枡八は家康公のお膝元岡崎の誇る日本一のうなぎ屋。いや正確には
日本で唯一無比のうなぎ屋。タレのドス黒い、箸で楽々持てる
硬そうなうなぎ、小汚い外観、店の戸、丼、湯呑み…触れるものすべて
生臭い。初めてこれを目にした時(お持ち帰りを土産にいただいた)
ああこれは喰えんかも、スーパーの魚売り場でつかまされた最悪の
ゴムうなぎのようと思った。実はふんわり。

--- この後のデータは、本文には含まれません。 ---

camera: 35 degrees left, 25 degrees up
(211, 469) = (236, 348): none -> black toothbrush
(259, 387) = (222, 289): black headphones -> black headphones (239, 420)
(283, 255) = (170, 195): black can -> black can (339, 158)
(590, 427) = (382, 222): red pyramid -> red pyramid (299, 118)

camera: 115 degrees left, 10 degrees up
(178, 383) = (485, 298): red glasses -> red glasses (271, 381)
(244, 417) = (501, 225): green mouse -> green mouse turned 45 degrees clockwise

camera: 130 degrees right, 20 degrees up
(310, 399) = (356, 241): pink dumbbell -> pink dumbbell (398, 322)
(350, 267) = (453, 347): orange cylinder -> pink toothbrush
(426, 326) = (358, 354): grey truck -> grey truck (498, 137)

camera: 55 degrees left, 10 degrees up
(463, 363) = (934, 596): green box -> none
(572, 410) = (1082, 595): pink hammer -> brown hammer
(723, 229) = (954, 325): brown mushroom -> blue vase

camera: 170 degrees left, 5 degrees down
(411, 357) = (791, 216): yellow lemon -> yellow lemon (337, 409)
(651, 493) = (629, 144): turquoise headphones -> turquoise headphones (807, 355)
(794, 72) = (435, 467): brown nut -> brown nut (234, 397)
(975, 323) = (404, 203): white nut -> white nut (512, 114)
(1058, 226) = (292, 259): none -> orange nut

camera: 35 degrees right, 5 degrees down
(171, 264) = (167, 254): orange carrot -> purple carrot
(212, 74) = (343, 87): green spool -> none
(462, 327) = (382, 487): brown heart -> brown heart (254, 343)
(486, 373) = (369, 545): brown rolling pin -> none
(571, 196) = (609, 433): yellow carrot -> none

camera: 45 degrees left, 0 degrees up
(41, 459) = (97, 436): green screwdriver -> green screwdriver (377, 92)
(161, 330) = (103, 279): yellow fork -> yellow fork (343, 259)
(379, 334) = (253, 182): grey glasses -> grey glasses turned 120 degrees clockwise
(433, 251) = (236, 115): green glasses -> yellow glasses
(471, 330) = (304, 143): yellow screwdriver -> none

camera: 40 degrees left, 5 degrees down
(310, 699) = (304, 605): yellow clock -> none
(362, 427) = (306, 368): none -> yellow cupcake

身のソリッドさを
支えているのはわずか数ミクロンの、炭火で苛めに苛めぬかれた
身が本来湛えている脂と濃口のタレでフランベされキャラメリゼされた
表層。その一枚下はとろけるよう。極厚の身と黒魔術のような炭使い。
矢も盾もたまらず来訪したのが5年前か。たぶんうな丼が1400円だった。
イートインする客よりテイクアウトのご近所さんが圧倒的。パックに
雑に入れて新聞紙でくるんでほい。そのぞんざいさが信頼に足る。
はっきり申し上げてここのうなぎを知る前はどこのうなぎもそこそこ
うまかった。高い金を出しゃそのぶん満足できた知る前までは。
帰れないうなぎ。
今は2000円。

高騰で仕入れもままならないだろ?値上げしたって
2000円じゃ味落ちてるかもな。いいえ益々帰れない味。
2000円はいいが高速代ガソリン代はいくらだ貴様。
もう他所でうなぎはいいや。いくらかかっても年に一回…いや
数年に一回、最低でも4年に一回は枡八でうなぎを。死ぬまで。